━━ Given records ━━

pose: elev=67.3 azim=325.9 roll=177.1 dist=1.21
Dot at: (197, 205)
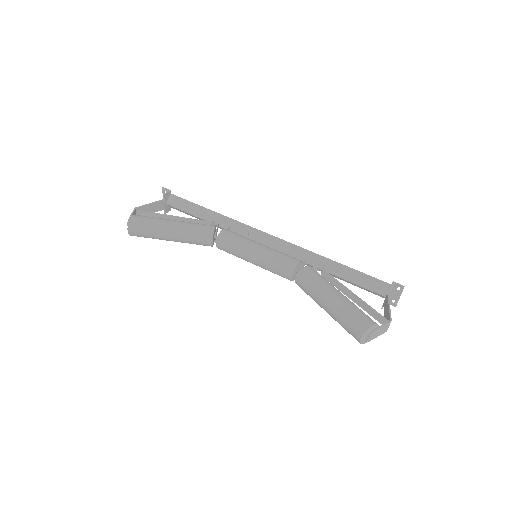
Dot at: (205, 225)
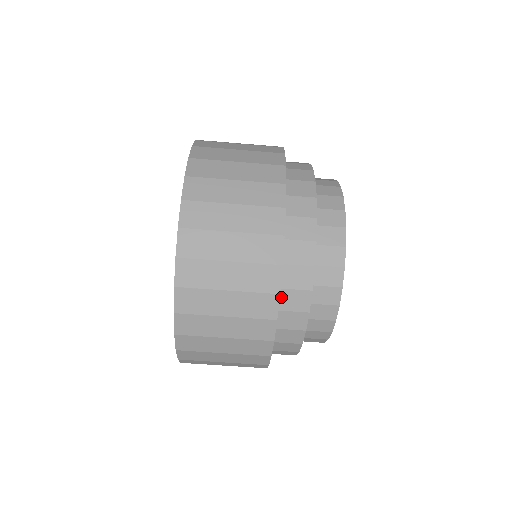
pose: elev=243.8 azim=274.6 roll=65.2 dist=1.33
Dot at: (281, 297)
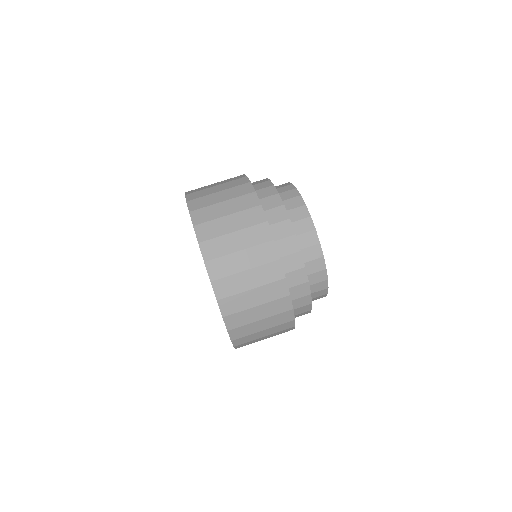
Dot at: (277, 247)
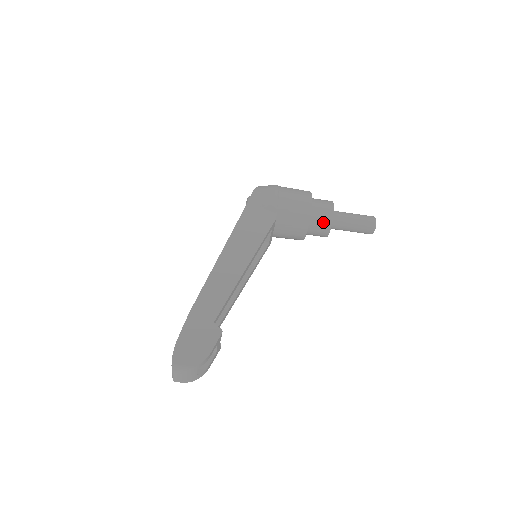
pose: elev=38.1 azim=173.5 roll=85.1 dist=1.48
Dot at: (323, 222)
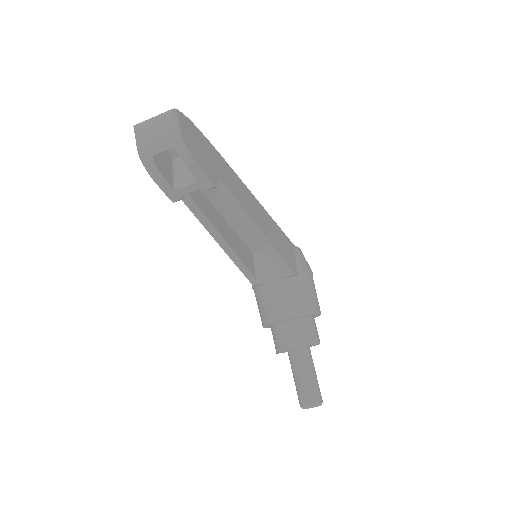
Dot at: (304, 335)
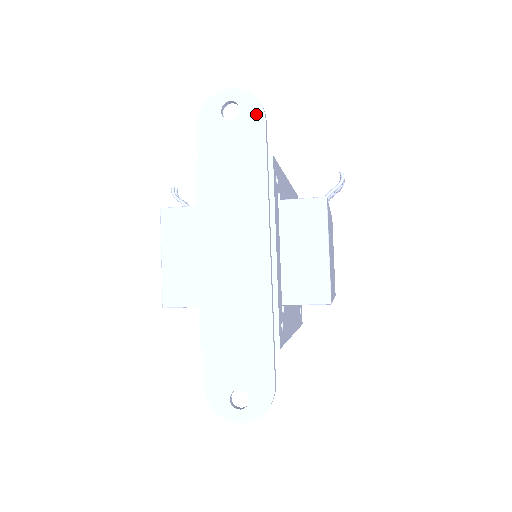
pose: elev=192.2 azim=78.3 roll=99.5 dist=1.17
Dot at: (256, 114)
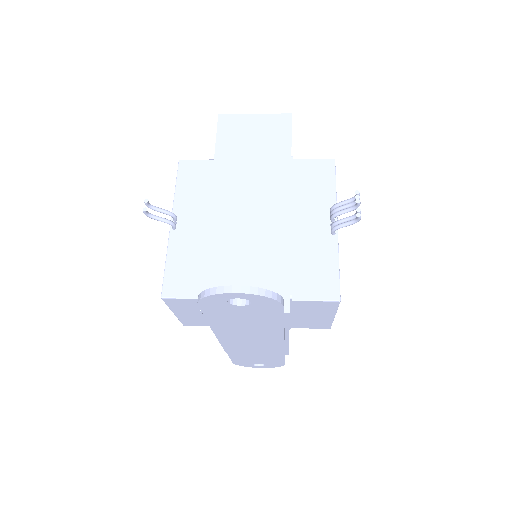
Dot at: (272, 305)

━━━
━━ Given records ━━

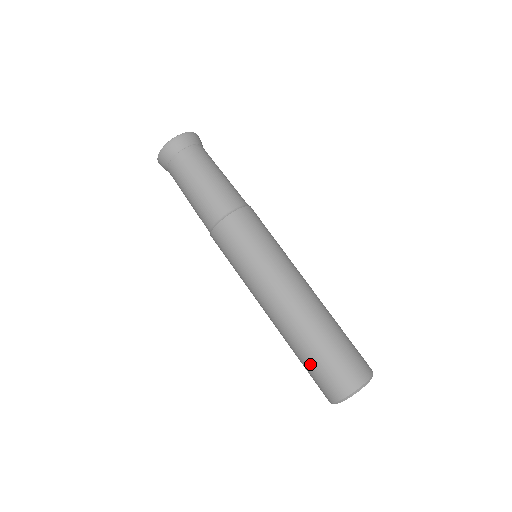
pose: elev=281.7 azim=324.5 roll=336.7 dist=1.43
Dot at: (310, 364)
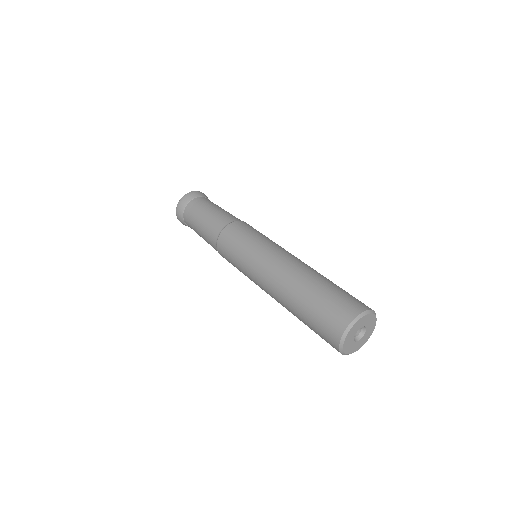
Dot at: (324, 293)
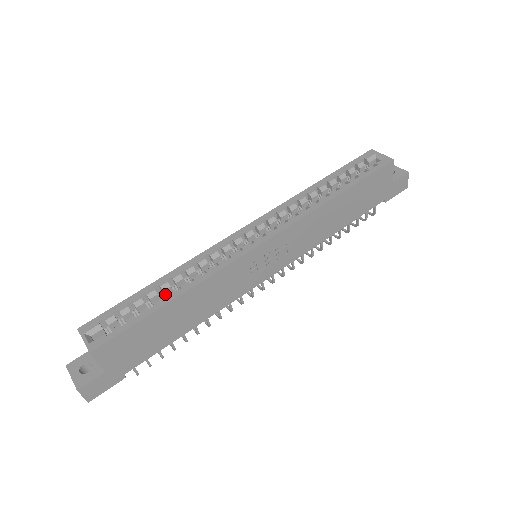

━━━

▶ **Objective**
Starting at the line that contains "pose: elev=38.1 azim=173.5" and ending at the line that contains "Dot at: (304, 335)", reproduce those lines with the pictures omitted, keeping the pose and dot request lines unchanged. Scale the dot coordinates in the answer line by 0.8 and round each to a whole number, with halves rounded up.

▶ **Result of the exercise**
pose: elev=38.1 azim=173.5 roll=85.1 dist=1.48
Dot at: (323, 222)
Dot at: (243, 268)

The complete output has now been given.